Pipewire vs PulseAudio, general question

https://lemmy.world/post/4455930

Pipewire vs PulseAudio, general question - Lemmy.world

What are the main differences between pipewire and pulseaudio? Which one is better? What are other alternative popular sound servers besides these two?

Pipewire is the new hotness. I’ve read comments from various audio engineers and programmers that pipewire “gets it right”.

Pipewire came out in 2017, pulseaudio in 2004.

Audio engineer here. Anything ALSA is inherently does not “get it right”
What sort of problems have you heard of or seen? I’d like to hear your different perspective, if that’s ok with you?

This got me curious what these acronyms were. I found this information interesting.

hal.science/hal-03116888/document

I suspect they meant “Hardware Abstraction Layer” for “HAL”
Well if they had actually added something other than “that bad, this good” we might actually know.
I don’t think it’s entirely necessary to explain the entire topic in a simple lemmy comment about something that is so easy to search for and learn about.
Which is what any OS already is.
I’m assuming it’s a complaint about how low level ALSA is compared to the, E.G. Audio HAL in Android
Well, being low level is exactly what lets to extract better performance, lower latency and other good stuff.
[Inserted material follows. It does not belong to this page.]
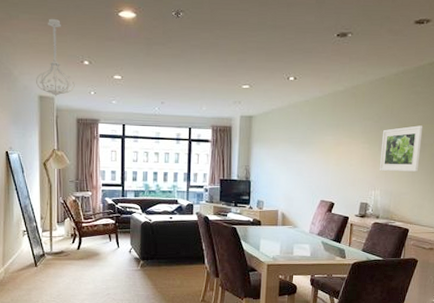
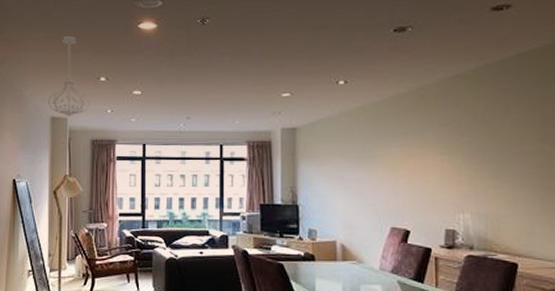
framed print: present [379,125,424,172] -> none [465,130,521,188]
There’s still a fine line to draw between usability and performance

ALSA is too low level for musicians to reasonably understand

Having something like PipeWire to make it easier to configure isn’t a bad thing

People here also are asking for super low-latency

That’s another nice thing about PipeWire.

It supports configuring JACK for you if you need low latency

One person above(Audbol) want to go even lower.
You lost track of the conversation. That was about ALSA
Can you elaborate on what specifically makes ALSA bad, and what you mean by HAL audio drivers?
I answered below, you can also read on any of the ALSA pages as well as the wiki page for it. Wealth of knowledge on the subject is available

www.alsa-project.org/alsa-doc/alsa-lib/pcm.html

After application transfers the data in the memory areas, then it must be acknowledged the end of transfer via snd_pcm_mmap_commit() function to allow the ALSA library update the pointers to ring buffer. This kind of communication is also called “zero-copy”, because the device does not require to copy the samples from application to another place in system memory.

When you tell RTFM expect to see manual stating opposite of your point.

ALSA project - the C library reference: PCM (digital audio) interface

That’s still not direct hardware, if you think you cracked the code then by all means show everyone otherwise, this would be a huge deal for a lot of people

Not direct enough? It literally says it will send your buffer to soundcard without creating any additional buffers.

Other people under this post complain of ALSA being too direct.